■ **DIRECTIONS FOR THIS TASK**
For the material that follows, tally the lines holding "only" and give the total alone.

■ **SOURCE RECORDS**
········

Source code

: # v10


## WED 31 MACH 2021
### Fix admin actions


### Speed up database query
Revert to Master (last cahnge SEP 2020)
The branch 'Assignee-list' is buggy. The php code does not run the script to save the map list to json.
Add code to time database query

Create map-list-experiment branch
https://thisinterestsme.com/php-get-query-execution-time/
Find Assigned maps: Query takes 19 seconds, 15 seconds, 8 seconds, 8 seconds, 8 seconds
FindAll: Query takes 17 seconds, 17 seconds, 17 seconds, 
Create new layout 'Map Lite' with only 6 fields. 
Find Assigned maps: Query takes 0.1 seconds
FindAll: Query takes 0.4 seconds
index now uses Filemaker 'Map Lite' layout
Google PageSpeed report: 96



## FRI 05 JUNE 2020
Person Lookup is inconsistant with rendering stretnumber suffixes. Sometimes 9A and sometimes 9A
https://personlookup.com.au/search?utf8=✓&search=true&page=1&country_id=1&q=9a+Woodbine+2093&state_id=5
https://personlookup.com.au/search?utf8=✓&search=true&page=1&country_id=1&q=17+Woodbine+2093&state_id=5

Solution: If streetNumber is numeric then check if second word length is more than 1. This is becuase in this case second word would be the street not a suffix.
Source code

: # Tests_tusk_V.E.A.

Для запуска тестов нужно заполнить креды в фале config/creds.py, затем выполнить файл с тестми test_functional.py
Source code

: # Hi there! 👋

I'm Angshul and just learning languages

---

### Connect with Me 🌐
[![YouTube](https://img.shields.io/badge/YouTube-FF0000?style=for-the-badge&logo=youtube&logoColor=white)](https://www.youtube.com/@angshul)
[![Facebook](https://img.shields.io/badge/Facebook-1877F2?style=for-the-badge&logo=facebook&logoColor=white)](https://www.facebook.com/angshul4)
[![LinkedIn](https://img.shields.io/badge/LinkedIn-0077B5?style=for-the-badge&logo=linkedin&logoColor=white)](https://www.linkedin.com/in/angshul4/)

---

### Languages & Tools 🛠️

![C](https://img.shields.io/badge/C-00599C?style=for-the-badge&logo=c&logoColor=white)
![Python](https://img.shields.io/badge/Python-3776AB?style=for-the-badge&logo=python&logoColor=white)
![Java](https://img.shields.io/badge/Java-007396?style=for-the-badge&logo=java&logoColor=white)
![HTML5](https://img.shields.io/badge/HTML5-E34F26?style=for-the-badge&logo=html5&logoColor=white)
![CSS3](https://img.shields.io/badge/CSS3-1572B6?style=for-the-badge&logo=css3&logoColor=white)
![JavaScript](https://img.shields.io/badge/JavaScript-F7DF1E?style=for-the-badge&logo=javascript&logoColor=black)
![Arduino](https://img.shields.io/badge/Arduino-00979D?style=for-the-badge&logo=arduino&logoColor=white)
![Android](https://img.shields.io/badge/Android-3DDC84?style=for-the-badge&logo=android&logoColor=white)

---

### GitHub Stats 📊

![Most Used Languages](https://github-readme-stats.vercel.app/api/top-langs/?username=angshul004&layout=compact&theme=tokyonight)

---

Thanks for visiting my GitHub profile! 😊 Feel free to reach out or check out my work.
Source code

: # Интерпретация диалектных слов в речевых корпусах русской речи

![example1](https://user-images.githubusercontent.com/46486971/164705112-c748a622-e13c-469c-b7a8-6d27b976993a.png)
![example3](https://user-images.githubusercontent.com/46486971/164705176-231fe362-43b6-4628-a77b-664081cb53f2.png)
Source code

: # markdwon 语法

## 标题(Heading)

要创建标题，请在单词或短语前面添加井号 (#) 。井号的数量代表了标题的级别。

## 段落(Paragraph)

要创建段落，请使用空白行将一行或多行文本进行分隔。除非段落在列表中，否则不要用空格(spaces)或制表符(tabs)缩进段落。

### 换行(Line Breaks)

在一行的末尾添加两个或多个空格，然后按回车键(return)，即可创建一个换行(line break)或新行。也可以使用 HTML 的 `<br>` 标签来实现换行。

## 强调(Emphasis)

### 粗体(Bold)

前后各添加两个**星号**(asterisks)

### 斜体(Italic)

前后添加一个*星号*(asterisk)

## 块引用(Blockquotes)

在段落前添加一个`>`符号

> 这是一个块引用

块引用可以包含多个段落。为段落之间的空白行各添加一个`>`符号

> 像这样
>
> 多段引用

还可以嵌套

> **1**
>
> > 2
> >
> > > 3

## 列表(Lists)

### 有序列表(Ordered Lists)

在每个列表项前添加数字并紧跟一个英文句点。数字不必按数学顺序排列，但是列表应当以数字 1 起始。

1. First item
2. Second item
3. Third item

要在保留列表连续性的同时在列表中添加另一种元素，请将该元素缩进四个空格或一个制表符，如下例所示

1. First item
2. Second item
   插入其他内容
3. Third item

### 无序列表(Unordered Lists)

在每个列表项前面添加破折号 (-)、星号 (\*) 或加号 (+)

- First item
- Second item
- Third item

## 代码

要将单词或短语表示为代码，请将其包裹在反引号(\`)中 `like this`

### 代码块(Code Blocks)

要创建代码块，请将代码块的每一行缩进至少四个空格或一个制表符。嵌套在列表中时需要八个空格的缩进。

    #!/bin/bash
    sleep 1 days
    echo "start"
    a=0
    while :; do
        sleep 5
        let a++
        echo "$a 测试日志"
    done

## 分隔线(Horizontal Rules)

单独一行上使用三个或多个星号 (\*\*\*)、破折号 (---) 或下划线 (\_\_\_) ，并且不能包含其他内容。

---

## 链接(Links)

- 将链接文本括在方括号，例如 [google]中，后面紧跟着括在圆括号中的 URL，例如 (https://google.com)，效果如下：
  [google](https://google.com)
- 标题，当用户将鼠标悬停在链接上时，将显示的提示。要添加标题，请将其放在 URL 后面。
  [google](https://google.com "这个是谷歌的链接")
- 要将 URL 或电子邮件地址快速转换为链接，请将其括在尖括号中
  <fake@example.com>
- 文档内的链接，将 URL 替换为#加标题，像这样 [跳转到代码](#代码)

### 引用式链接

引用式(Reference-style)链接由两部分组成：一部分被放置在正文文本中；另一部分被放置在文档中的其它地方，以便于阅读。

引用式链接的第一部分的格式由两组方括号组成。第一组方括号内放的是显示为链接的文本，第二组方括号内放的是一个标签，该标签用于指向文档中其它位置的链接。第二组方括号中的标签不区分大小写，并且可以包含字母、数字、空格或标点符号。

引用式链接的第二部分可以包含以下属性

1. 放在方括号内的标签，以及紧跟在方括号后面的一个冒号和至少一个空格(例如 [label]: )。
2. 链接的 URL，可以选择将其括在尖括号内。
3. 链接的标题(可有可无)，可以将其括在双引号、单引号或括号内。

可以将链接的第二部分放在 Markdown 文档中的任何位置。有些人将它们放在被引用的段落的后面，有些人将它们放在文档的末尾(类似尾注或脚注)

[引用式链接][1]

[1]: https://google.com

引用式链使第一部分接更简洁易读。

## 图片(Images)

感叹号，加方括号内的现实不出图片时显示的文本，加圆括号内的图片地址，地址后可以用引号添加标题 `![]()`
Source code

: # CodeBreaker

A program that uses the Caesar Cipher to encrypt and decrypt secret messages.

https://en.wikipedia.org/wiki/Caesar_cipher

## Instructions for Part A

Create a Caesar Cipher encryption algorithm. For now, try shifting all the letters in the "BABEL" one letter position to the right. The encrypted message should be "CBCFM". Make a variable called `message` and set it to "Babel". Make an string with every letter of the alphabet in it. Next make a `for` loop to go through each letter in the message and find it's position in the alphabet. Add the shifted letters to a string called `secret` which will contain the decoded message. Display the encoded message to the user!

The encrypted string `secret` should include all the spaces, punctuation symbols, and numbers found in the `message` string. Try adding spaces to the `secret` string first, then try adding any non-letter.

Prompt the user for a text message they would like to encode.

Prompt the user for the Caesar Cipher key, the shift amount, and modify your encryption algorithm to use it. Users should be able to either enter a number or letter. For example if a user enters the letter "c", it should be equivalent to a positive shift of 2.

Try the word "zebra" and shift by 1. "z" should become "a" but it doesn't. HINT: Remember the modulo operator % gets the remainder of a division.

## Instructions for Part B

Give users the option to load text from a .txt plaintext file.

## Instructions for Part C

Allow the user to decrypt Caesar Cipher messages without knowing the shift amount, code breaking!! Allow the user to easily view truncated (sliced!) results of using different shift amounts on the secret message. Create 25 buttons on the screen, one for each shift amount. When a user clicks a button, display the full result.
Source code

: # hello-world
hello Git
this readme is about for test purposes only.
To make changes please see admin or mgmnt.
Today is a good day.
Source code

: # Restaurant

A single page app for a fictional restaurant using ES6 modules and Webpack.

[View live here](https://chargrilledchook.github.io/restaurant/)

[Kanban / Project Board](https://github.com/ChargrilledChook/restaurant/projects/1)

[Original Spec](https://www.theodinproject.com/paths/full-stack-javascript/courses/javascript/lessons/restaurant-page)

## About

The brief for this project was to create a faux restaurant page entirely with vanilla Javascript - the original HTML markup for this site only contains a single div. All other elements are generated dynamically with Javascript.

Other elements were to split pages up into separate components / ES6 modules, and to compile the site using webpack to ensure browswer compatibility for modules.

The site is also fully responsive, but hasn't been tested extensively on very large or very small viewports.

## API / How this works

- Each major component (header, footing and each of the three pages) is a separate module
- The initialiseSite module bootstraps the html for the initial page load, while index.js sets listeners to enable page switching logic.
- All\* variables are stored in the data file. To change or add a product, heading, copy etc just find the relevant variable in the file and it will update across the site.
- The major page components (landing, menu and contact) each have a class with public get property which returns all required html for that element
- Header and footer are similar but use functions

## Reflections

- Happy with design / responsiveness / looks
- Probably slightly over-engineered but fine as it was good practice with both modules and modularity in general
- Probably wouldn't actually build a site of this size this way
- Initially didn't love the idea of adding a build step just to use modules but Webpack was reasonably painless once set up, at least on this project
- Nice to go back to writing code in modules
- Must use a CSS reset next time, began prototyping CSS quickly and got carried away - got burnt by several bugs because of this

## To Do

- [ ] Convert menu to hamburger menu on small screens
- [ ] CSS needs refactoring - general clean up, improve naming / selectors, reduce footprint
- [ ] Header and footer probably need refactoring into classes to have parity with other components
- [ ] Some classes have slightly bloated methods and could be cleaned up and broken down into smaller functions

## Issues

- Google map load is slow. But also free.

········

■ **EXPECTED ANSWER**
3